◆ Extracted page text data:
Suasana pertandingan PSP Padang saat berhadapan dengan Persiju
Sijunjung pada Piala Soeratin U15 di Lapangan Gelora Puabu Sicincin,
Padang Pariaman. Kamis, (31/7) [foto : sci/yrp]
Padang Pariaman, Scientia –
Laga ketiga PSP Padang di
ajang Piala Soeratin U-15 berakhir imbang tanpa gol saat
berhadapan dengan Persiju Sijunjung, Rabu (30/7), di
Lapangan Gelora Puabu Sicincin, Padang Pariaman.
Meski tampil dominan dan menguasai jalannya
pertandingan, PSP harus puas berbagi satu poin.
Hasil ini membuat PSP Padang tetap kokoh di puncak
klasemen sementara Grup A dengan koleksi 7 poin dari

◆ Directive: The expected result is an exact transcription of the lines from the one containing "Padang Pariaman, Scientia –" through the end of the records above; please include both ends.

◆ Task solution:
Padang Pariaman, Scientia –
Laga ketiga PSP Padang di
ajang Piala Soeratin U-15 berakhir imbang tanpa gol saat
berhadapan dengan Persiju Sijunjung, Rabu (30/7), di
Lapangan Gelora Puabu Sicincin, Padang Pariaman.
Meski tampil dominan dan menguasai jalannya
pertandingan, PSP harus puas berbagi satu poin.
Hasil ini membuat PSP Padang tetap kokoh di puncak
klasemen sementara Grup A dengan koleksi 7 poin dari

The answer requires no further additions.